Amiel has won a firm place at last in the world, which during his lifetime seemed to have nothing for him. If he did not act himself in the literal sense in which we commonly speak of action, he did explore to the bitter end and the last analysis those subtle causes which paralyze the spirit and make action impossible. AmieFs was after all a contribution to the active life, the life upon which he looked with longing eyes. Act himself he could not; but he cleared the decks for other men to act, and made impossible for any who thoroughly ponder his story a repetition of his own career. The world sends up a shout of victory when the scientist announces the discovery of one more germ. Amiel had tracked down and isolated the germ of a malady which before him and during his lifetime had destroyed the power of many a spirit beside his own. Those who knew him and his time have told of how common and disastrous was this malady a generation ago in other lives which were without Amiel’s power of expressing their experience.

I can readily believe what I have often been told by others, that they never read the Journal without feeling more like going to work. He had exhausted for them every delusion which would make them stay their hands, all those spectres which, if they can, will keep men from creativeness. Something of this sort, after all, is the praise which belongs to the solitary Genevan thinker, for with this confession abroad among men it is difficult to believe that on any large scale his trouble can ever prevail again. No languid and despairing coteries making a business of pessimism can ever sincerely fasten themselves upon Amiel. There is something about him which forbids — to do that is to mistake him altogether. If to many his confession seems only a piece of spiritual pathology, let them stop to think that it has assisted in making the trouble more rare by interpreting it. He has written the penitential psalm of culture.
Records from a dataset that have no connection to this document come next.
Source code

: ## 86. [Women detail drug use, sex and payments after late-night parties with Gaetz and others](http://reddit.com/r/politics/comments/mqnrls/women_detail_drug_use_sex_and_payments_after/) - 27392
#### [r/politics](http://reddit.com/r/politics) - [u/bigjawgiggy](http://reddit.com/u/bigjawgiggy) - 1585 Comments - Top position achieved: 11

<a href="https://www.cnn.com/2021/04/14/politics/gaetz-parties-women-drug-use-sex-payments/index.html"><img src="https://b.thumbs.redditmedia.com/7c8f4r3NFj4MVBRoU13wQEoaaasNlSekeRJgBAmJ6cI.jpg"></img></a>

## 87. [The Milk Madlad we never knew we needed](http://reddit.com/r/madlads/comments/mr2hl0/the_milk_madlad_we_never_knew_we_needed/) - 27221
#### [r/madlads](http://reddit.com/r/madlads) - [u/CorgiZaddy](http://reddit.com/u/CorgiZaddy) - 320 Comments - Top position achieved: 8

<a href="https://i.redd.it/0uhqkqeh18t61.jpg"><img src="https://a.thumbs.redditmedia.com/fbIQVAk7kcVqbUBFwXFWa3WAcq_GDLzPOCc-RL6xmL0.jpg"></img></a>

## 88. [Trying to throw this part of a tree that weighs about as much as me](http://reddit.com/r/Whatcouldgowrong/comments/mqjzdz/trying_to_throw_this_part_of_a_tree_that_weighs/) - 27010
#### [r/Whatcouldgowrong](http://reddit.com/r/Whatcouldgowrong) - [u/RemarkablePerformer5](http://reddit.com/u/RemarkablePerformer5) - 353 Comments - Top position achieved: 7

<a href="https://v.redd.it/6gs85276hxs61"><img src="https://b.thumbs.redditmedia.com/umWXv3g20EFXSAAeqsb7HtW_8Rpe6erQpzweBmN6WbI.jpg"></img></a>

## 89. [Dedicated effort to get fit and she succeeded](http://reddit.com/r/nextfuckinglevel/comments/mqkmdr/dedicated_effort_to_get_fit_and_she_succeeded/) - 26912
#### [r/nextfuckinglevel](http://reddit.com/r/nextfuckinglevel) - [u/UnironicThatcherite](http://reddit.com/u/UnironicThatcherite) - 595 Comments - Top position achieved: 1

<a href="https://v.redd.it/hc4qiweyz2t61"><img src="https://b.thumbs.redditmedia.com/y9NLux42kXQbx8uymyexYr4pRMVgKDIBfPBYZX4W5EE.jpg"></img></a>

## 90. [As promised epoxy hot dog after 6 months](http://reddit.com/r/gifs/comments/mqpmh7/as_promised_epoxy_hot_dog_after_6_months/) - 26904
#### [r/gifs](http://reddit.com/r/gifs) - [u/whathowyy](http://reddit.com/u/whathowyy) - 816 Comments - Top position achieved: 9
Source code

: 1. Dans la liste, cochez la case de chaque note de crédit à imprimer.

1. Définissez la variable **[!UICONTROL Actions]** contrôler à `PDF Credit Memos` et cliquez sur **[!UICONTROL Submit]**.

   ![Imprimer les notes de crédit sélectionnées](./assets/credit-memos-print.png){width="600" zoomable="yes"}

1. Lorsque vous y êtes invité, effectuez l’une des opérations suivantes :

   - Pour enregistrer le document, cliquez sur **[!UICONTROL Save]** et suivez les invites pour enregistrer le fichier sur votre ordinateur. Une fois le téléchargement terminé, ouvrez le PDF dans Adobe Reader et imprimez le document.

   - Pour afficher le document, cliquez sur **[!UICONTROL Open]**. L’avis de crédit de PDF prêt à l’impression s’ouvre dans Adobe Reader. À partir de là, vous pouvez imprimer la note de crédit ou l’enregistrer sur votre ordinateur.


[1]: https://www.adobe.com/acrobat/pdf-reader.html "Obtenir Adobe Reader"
But if the story of his malady should sometime cease to attract attention, there will always be enough left to make his book endure; for even after leaving out all that is morbid, there remains more than enough to make a classic Book of Joys, which will always be read because of its constant life in the ideal, its wealth of common things lifted into spiritual companionship, its high, pure atmosphere, which is perhaps the most immediate impression it gives the reader, and because of the depth and the insight of its discriminations and its judgments of life. He will always be a friend and aider of those who would live in the spirit.